▶ **Data provided**

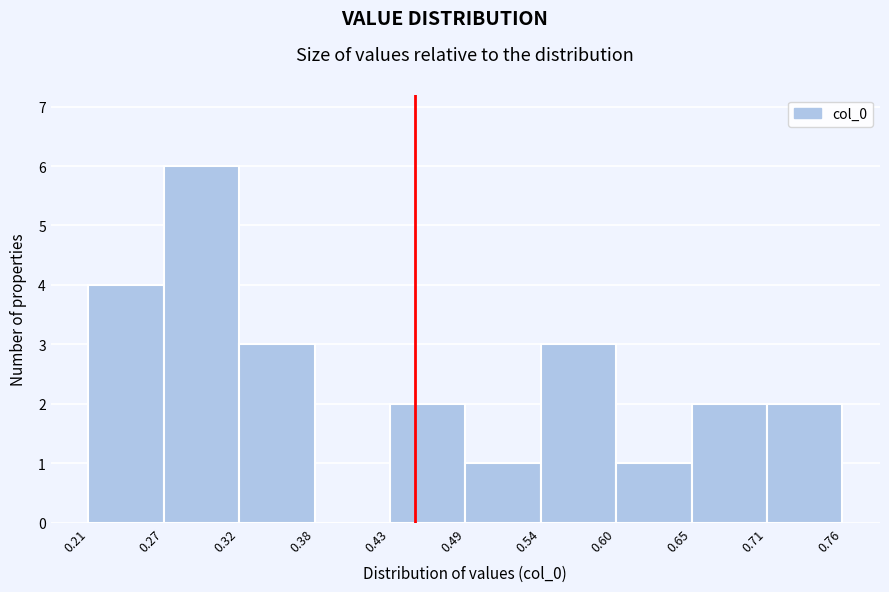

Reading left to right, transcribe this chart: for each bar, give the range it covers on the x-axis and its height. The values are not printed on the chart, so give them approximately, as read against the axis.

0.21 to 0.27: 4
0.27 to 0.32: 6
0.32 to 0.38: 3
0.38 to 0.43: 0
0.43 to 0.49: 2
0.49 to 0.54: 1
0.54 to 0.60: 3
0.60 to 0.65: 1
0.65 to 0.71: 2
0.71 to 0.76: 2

==

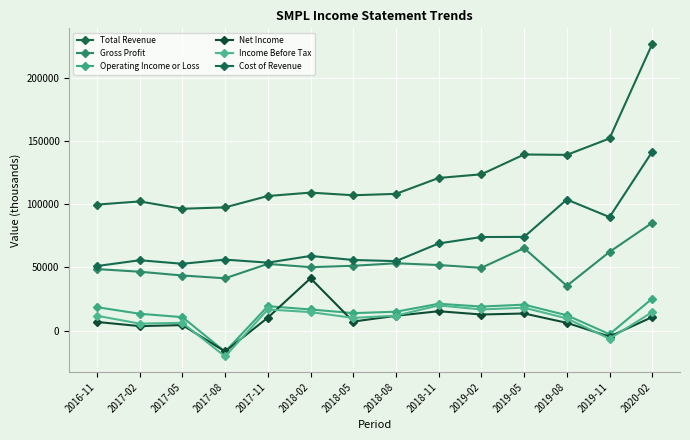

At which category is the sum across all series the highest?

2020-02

* * *

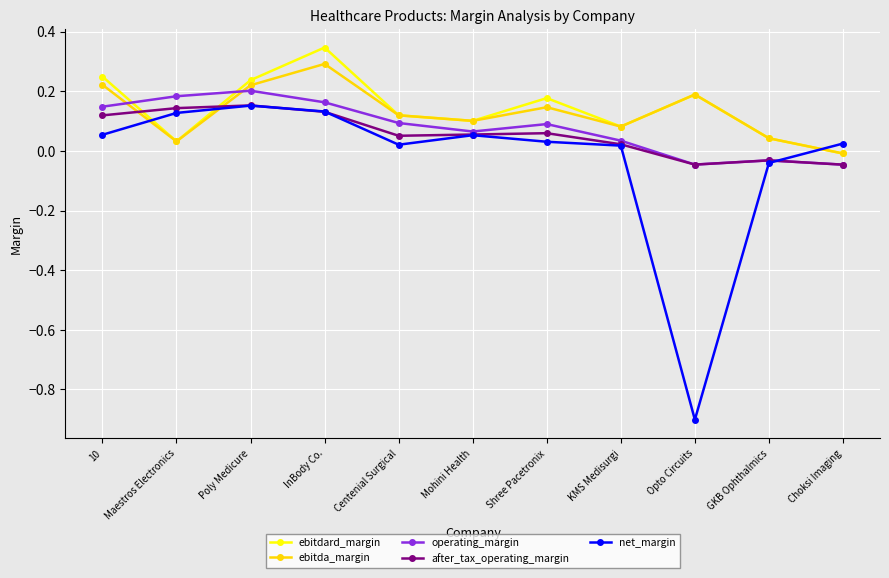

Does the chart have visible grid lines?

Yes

▶ **Task prompt**
Locate every line in the items above that contains the word "chart". Copy each of those lines in full.

▶ **Result**
Reading left to right, transcribe this chart: for each bar, give the range it covers on the x-axis and its height. The values are not printed on the chart, so give them approximately, as read against the axis.
Does the chart have visible grid lines?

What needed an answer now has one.